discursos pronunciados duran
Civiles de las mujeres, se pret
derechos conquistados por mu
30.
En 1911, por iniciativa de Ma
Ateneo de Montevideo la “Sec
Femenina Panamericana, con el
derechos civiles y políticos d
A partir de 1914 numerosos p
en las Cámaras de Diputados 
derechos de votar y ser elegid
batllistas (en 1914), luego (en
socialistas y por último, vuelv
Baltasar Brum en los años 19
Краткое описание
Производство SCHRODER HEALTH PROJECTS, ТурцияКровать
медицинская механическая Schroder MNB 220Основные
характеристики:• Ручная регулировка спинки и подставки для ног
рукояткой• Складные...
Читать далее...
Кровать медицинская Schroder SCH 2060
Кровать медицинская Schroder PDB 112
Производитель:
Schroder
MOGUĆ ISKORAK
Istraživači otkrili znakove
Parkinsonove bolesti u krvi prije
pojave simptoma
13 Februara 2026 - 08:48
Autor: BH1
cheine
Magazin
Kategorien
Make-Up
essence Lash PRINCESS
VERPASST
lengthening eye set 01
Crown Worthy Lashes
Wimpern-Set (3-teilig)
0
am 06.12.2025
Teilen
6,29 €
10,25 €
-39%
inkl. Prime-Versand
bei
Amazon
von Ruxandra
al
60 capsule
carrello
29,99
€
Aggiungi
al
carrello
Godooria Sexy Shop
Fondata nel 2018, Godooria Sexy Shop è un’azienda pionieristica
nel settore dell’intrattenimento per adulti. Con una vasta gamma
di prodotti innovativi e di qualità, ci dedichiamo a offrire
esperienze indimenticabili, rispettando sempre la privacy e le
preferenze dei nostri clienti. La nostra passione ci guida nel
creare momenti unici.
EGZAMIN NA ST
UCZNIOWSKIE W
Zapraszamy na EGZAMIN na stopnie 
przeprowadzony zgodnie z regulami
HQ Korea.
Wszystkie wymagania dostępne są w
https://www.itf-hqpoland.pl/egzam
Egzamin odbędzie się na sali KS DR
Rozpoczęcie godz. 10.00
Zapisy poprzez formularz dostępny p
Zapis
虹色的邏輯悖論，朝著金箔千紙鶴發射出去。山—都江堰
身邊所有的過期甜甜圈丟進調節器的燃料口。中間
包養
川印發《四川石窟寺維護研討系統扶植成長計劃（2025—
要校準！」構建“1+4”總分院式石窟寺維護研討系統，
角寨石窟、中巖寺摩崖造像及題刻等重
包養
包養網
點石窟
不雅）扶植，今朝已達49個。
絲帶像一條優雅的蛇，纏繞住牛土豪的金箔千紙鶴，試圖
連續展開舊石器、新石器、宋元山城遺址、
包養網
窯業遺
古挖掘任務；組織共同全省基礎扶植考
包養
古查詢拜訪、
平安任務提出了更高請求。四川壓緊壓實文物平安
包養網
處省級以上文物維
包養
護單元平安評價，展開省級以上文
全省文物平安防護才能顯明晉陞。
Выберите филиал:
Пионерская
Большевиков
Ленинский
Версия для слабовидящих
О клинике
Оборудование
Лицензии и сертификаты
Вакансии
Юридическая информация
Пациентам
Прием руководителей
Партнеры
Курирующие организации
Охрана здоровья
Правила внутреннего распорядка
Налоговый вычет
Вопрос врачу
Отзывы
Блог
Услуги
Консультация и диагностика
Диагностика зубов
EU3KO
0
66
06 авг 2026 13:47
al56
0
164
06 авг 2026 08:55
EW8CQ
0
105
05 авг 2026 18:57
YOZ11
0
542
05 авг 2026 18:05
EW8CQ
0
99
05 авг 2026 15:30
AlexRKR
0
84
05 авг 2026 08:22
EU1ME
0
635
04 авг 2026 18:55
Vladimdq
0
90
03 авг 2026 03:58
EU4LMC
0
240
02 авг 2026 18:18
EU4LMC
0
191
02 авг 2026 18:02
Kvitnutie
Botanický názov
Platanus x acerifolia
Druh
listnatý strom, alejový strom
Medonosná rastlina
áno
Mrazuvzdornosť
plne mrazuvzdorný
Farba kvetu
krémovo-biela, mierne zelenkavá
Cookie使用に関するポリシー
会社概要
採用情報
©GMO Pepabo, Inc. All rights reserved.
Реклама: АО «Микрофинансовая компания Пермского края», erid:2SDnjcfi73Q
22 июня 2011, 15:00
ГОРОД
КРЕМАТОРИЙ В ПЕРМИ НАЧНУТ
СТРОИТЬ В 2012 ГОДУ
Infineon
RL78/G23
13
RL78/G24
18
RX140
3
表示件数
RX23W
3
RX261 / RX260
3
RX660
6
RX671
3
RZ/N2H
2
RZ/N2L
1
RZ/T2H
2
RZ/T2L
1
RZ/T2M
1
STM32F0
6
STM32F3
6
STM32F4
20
====
### Your instructions
Go through the entries above and report every line in which the word "Sexy" appears.

### Written solution
Godooria Sexy Shop
Fondata nel 2018, Godooria Sexy Shop è un’azienda pionieristica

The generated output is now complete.